===== Data records
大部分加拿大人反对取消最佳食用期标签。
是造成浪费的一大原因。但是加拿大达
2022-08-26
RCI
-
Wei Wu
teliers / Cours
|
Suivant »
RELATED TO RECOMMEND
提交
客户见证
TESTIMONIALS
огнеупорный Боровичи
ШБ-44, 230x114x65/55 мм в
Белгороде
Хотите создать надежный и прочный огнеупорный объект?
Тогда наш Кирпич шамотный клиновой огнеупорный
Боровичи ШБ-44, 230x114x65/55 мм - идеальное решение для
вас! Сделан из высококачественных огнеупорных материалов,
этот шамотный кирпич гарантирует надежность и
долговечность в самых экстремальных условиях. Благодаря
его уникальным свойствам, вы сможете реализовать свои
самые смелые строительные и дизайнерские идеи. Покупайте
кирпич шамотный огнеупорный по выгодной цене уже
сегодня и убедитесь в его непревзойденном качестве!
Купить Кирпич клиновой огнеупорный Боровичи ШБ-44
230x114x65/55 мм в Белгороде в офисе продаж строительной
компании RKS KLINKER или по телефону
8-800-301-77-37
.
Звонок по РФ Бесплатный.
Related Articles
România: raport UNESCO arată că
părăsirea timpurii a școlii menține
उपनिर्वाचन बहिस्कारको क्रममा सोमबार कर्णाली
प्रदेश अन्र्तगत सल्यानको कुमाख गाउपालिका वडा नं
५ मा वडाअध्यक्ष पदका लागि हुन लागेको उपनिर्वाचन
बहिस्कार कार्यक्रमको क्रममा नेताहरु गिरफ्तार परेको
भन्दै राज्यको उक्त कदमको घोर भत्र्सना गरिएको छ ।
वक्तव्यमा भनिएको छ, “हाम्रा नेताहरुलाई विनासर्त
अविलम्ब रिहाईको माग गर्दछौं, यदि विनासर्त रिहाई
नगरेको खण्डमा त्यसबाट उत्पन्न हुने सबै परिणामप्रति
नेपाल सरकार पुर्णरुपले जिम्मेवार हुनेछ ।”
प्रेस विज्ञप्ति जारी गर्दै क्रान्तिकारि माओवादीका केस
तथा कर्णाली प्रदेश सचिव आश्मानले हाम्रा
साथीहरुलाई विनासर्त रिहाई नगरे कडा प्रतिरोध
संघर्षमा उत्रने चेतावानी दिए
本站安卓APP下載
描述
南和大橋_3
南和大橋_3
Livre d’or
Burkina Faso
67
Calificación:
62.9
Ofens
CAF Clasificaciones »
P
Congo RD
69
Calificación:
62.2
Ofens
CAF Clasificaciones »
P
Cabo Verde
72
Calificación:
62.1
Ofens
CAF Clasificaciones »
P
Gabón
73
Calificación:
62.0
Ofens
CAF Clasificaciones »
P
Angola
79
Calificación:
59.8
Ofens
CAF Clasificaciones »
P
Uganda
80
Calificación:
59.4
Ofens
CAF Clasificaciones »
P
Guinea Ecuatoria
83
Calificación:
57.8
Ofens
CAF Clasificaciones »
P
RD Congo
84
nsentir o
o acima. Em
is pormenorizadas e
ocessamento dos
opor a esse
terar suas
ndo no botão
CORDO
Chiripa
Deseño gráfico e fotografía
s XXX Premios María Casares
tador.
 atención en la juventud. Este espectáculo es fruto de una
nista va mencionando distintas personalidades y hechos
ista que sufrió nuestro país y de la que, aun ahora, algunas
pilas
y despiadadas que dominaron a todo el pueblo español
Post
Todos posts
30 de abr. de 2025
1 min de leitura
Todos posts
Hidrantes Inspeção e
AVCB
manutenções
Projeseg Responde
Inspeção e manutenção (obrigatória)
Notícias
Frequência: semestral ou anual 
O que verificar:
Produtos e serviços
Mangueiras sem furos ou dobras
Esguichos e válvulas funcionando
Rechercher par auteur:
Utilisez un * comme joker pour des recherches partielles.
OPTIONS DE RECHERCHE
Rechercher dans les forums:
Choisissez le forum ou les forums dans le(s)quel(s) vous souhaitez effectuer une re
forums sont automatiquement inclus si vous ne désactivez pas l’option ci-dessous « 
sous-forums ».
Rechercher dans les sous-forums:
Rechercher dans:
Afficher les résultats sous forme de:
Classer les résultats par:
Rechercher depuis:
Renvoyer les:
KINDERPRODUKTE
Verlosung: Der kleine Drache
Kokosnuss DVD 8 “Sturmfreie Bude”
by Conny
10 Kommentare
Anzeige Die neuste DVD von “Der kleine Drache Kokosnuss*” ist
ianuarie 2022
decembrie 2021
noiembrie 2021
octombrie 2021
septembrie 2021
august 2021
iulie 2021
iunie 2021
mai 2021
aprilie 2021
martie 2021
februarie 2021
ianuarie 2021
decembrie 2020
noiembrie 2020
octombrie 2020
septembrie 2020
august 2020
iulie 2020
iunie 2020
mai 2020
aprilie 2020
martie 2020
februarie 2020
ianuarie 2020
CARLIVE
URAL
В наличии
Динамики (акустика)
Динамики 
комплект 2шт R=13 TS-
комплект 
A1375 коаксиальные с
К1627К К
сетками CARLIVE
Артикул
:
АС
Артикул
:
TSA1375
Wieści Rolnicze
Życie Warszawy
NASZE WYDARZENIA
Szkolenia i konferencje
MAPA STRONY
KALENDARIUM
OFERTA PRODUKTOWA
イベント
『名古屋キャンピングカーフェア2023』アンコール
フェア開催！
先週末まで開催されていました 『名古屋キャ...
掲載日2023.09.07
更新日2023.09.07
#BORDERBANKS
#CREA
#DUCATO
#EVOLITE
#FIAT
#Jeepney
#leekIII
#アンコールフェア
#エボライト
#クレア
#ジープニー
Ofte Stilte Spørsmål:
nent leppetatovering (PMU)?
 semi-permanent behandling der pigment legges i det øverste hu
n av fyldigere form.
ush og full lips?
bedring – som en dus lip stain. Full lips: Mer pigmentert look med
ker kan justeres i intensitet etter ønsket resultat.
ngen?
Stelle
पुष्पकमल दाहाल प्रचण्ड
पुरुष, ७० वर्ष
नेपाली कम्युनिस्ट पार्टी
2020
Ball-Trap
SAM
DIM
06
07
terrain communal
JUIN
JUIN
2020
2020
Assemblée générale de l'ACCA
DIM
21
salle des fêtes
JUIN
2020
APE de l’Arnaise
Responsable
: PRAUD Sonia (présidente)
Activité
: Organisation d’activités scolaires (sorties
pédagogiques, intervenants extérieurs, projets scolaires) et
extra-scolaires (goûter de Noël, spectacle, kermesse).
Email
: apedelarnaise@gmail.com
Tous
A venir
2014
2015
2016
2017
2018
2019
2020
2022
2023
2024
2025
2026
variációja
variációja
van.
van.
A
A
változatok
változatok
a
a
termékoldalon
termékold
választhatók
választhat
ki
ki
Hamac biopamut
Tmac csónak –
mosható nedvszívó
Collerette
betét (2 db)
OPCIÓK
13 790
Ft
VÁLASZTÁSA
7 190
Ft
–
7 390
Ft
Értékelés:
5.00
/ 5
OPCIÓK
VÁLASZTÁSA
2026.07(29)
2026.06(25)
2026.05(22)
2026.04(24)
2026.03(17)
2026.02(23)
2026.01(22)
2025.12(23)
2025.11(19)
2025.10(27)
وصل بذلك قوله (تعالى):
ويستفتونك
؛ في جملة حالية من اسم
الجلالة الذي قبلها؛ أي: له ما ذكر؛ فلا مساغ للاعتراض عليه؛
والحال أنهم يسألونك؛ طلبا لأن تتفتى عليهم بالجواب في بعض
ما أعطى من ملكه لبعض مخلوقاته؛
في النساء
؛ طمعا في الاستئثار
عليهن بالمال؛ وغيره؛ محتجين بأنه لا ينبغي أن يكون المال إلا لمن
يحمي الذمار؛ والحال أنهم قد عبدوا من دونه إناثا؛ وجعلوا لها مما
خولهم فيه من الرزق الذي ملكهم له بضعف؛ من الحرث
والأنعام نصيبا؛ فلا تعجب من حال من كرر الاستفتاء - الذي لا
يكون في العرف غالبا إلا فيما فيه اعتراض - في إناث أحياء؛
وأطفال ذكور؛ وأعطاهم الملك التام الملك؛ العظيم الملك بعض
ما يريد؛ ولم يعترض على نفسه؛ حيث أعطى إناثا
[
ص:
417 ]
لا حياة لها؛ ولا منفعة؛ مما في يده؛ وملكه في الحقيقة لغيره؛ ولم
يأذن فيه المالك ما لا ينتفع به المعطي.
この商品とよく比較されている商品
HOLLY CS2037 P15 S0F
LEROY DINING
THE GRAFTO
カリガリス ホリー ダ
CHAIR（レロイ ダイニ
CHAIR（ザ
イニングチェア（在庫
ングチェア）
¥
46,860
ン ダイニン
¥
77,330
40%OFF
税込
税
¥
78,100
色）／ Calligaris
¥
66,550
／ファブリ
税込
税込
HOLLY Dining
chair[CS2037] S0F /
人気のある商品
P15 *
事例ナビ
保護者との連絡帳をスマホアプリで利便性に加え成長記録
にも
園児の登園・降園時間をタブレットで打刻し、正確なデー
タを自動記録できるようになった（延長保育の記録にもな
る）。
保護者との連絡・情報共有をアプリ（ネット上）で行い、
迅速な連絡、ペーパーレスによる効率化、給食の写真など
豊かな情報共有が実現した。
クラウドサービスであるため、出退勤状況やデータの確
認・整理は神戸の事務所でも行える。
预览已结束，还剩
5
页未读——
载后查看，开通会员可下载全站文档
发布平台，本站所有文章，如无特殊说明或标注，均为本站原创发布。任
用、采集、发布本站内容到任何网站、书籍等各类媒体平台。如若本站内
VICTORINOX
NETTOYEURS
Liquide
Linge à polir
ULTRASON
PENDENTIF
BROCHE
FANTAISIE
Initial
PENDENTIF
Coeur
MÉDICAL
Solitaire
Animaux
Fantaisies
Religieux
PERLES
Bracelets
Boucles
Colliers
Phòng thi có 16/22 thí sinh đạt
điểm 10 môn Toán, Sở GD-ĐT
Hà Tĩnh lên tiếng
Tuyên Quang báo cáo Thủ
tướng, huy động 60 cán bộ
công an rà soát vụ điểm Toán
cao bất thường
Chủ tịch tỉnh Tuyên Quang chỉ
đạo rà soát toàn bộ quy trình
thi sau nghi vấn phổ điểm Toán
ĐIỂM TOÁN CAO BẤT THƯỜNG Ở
==========
*What the task asks*. Please copy the records from the very start through the line containing "этот шамотный кирпич гарантирует надежность и", both included, substituting "Сухой Лог" for "Боровичи" and leaving everything else unchanged.

*Response below*.
大部分加拿大人反对取消最佳食用期标签。
是造成浪费的一大原因。但是加拿大达
2022-08-26
RCI
-
Wei Wu
teliers / Cours
|
Suivant »
RELATED TO RECOMMEND
提交
客户见证
TESTIMONIALS
огнеупорный Сухой Лог
ШБ-44, 230x114x65/55 мм в
Белгороде
Хотите создать надежный и прочный огнеупорный объект?
Тогда наш Кирпич шамотный клиновой огнеупорный
Сухой Лог ШБ-44, 230x114x65/55 мм - идеальное решение для
вас! Сделан из высококачественных огнеупорных материалов,
этот шамотный кирпич гарантирует надежность и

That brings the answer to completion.